┌──

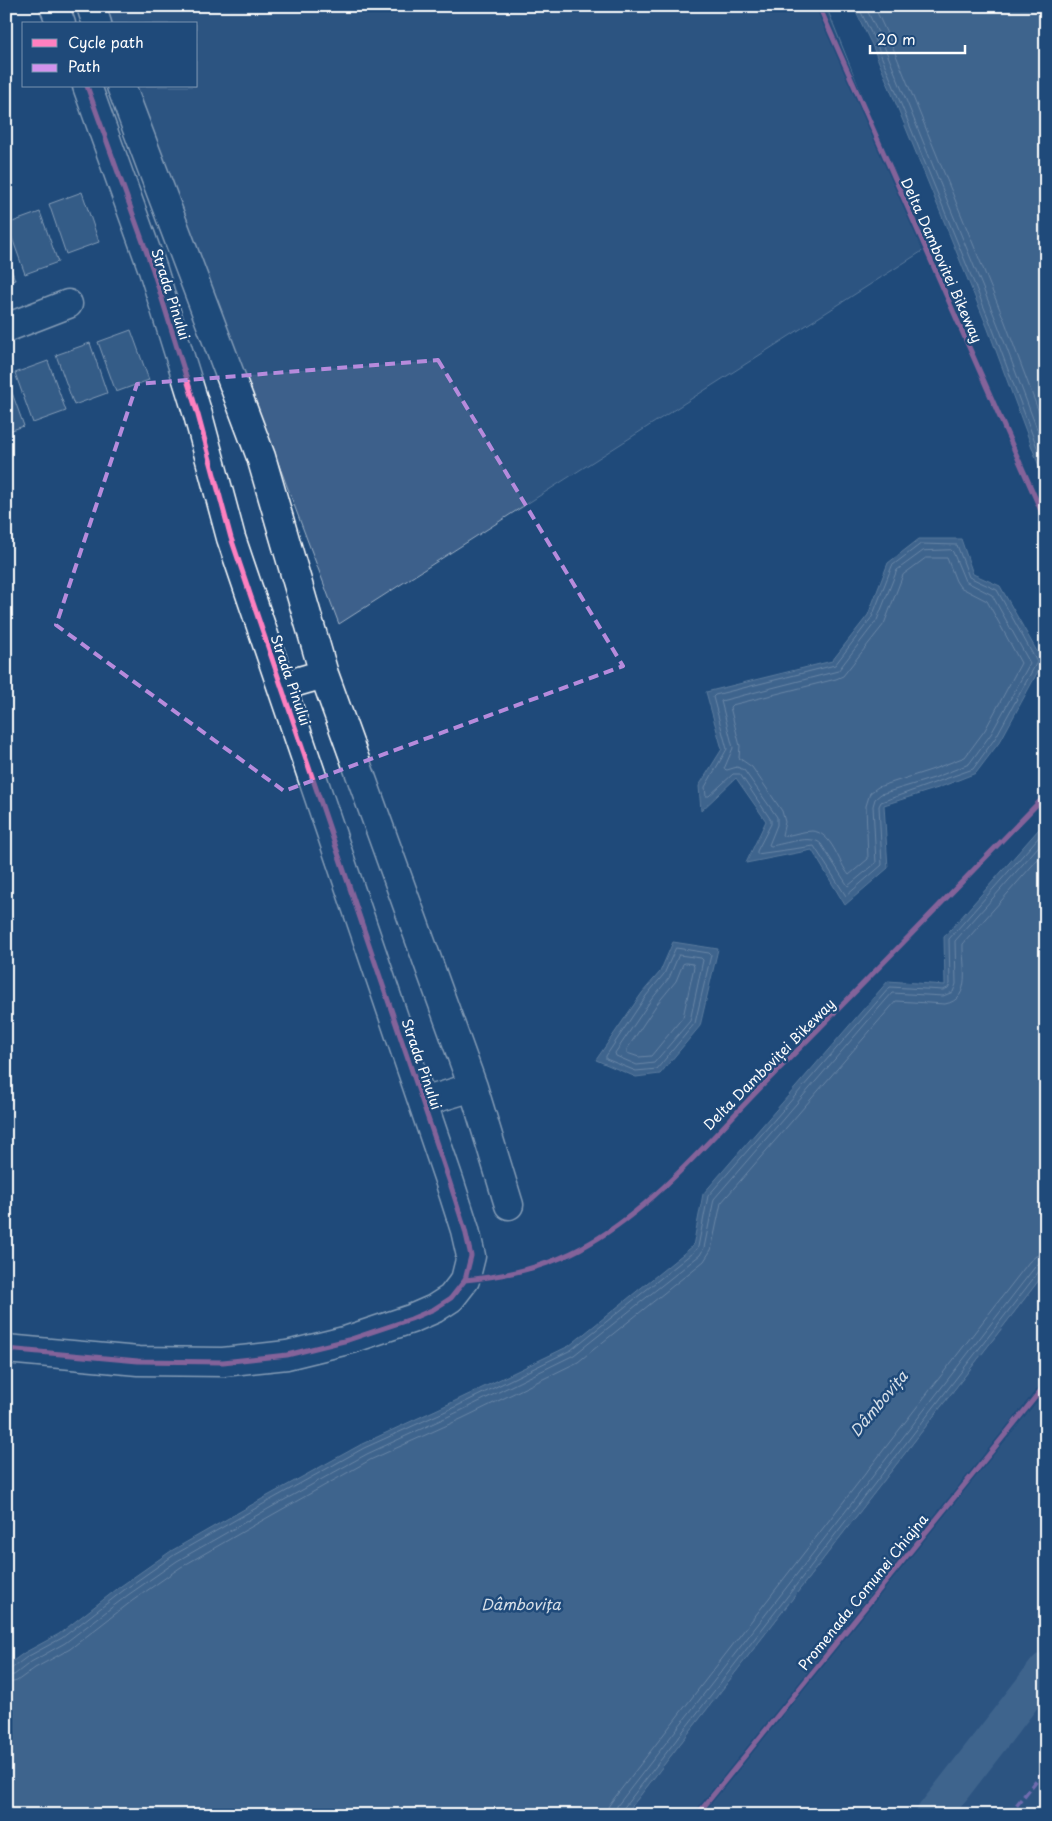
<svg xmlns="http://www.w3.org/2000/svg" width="1052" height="1821" font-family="'Playpen Sans',sans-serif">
	<rect width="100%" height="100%" fill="#1f4a7a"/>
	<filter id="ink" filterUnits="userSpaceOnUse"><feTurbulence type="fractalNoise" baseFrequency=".02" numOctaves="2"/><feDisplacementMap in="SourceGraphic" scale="10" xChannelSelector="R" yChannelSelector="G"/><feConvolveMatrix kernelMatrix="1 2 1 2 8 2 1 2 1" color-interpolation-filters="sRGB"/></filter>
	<g filter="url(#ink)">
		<!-- green -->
		<path fill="#3c618b" stroke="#9eb0c5" d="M106,6H826L924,250L339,624L136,86H196V24H113Z
			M1046,1271V1815H625Z"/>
		<!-- water -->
		<path fill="#6583a4" stroke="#a3b5c8" d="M853,6H1046V485L988,329L872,45Z
			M919,539H961L973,574L1000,586L1043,662L1001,740L976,773L938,788L884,805L888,868L845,905L812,850L746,863L766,821L736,778L701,811L699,786L722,749L706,692L832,661L868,615L888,563Z
			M1046,821V1271L625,1815H6V1666L24,1653L59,1634L121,1586L171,1551L262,1499L362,1444L455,1401L569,1346L693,1246L703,1194L888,981L945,985L944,937Z
			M673,942L718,949L700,1026L660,1074L636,1077L596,1060L642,993L660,972Z"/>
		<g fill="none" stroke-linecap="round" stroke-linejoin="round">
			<!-- shore -->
			<path stroke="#c1cddb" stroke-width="1" d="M858,6L876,43L992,327L1046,471
				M865,6L882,41L998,325L1046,453
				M874,6L889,38L1005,322L1046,431
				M921,544L957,545L969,577L997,590L1037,662L996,737L973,769L881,802L879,806L882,865L846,896L814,846L757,854V851L771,824V820L740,774H733L709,796H706L705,787L727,749L713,697L715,695L835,665L872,617L892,566Z
				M951,550L953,552L965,581L992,595L1030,663L991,734L969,764L934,778L881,794L875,799L873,806L876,863L848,886L821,844C812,834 784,844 771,846L769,845L777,825V817L744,770L737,767L727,770L724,769L733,748L721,701L838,671L877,620L897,570L923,551Z
				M926,558H947L956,581L960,587L987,601L1021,663L985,730L965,757L931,770L878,787L870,793L866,806L868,859L849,875C838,862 832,832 812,831C803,831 793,835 784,836L782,835L785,822L782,811L752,767L739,758L740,746L730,707L732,705L836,679L843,676L884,624L903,575Z
				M676,948L709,953L711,955L695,1023L657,1069L636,1071L606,1059V1056L646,996L664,974Z
				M679,955L701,958L703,960L690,1021L654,1063L637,1065L616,1056L615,1053L651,1000L669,978Z
				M686,963L693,964L694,967L683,1017L651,1056L639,1057L627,1053V1049L657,1004L676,981L683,964Z
				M6,1670L11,1669L27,1657L62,1638L124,1590L174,1555L265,1503L364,1448L457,1406L571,1350L696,1250L698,1247L708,1196L890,987L943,990L948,988L950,984L949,939L1046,829
				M6,1676L14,1675L31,1662L65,1643L128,1595L177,1561L268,1509L367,1454L460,1411L574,1355L700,1255L704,1248L714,1199L892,993L943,996L953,992L956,984L955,941L1046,838
				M6,1684L17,1681L35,1668L70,1649L132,1601L181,1567L272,1515L370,1460L463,1418L578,1362L704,1261L711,1250L721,1203L896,1001L945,1004C973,999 962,964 963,944L1046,850
				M607,1815L608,1807L612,1801L1029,1262L1036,1256L1046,1254
				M615,1815L617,1806L1035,1267L1040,1262H1046
				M621,1815L622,1810L1040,1270L1046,1268"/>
			<!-- canal -->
			<path stroke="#6583a4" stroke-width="34" d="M933,1815L1046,1669"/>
		</g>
		<!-- building -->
		<path fill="#507197" stroke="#fff" d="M82,192L99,242L66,254L49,204Z
			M40,212L58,262L25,274L7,224Z
			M6,255L15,280L6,283Z
			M131,330L149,380L116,392L98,342Z
			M90,343L107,393L74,405L56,355Z
			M48,361L66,411L33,423L15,373Z
			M6,376L24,426L6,432Z"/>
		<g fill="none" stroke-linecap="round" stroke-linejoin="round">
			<!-- minor casing -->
			<g stroke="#fff" stroke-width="31">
				<path id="minor" d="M54,6L61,24
					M91,6L97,24
					M121,86L261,457L324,674L473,1087L509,1205
					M6,328L68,304
					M282,686L324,674
					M423,1102L473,1087
					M6,1349L138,1361L223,1362L287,1355L348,1340L411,1319L434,1309L451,1298L465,1280L471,1256L465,1230L449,1180L231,538L198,415L153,270L87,86"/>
			</g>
			<!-- minor -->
			<use href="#minor" stroke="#1f4a7a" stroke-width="28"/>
			<!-- quiet -->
			<path stroke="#d193ec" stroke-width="4" stroke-dasharray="8 4" stroke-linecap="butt" d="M1009,1815L1046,1768"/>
			<!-- cycleway casing -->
			<g stroke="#1f4a7a" stroke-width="8">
				<path id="cycleway" d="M819,6L1046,522
					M465,1280C509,1276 552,1266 590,1243C656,1205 711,1138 764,1084C859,989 952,892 1046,795
					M6,1349L138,1361L223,1362L287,1355L348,1340L411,1319L434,1309L451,1298L465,1280L471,1256L465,1230L449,1180L231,538L198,415L153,270L87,86
					M697,1815L1046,1384"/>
			</g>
			<!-- cycleway -->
			<use href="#cycleway" stroke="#ff80c0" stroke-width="5"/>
		</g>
	</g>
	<!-- marked area -->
	<path d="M0 0H1052V1821H0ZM438,360L623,666L284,791L56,625L137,384Z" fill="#1f4a7a" fill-opacity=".55" fill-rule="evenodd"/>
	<path fill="none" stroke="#b68bdc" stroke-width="4" stroke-dasharray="10 6" stroke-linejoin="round" d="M438,360L623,666L284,791L56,625L137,384Z"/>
	<g text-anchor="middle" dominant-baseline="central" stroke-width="5" stroke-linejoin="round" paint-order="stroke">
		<!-- street labels -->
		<g font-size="14" fill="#fff" stroke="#1f4a7a">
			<text transform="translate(942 260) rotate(66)">Delta Dambovitei Bikeway</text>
			<text transform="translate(171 294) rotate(72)">Strada Pinului</text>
			<text transform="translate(291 680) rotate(71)">Strada Pinului</text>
			<text transform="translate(422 1064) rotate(71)">Strada Pinului</text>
			<text transform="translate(769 1064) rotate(-45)">Delta Damboviței Bikeway</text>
			<text transform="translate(863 1592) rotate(-51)">Promenada Comunei Chiajna</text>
		</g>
		<!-- water labels -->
		<g font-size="15" font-style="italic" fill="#d8e0e8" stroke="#1f4a7a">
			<text transform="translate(878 1403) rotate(-50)">Dâmbovița</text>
			<text x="521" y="1603">Dâmbovița</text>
		</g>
	</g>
	<!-- margin -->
	<rect width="1052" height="1821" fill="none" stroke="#1f4a7a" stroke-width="25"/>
	<rect x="12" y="12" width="1027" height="1796" fill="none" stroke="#fff" stroke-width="2" filter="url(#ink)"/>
	<!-- legend -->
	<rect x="22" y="22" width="175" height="65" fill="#1f4a7a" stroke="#7992af"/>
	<rect x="32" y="39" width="25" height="8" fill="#ff80c0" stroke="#7992af"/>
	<text x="68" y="48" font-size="15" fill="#ffffff">Cycle path</text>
	<rect x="32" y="64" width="25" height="8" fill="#d193ec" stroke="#7992af"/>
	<text x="68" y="72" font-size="15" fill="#ffffff">Path</text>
	<!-- scale -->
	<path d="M870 45v8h95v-8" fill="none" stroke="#ffffff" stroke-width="2.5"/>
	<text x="877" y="45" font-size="15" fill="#ffffff" stroke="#1f4a7a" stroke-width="4" paint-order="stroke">20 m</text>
</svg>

└──

| About this exercise |
From the entries above, extract only the lines running from the one containing "M6,255L15,280L6,283Z" through the one containing "M423,1102L473,1087", inclusive.

| Response below |
			M6,255L15,280L6,283Z
			M131,330L149,380L116,392L98,342Z
			M90,343L107,393L74,405L56,355Z
			M48,361L66,411L33,423L15,373Z
			M6,376L24,426L6,432Z"/>
		<g fill="none" stroke-linecap="round" stroke-linejoin="round">
			<!-- minor casing -->
			<g stroke="#fff" stroke-width="31">
				<path id="minor" d="M54,6L61,24
					M91,6L97,24
					M121,86L261,457L324,674L473,1087L509,1205
					M6,328L68,304
					M282,686L324,674
					M423,1102L473,1087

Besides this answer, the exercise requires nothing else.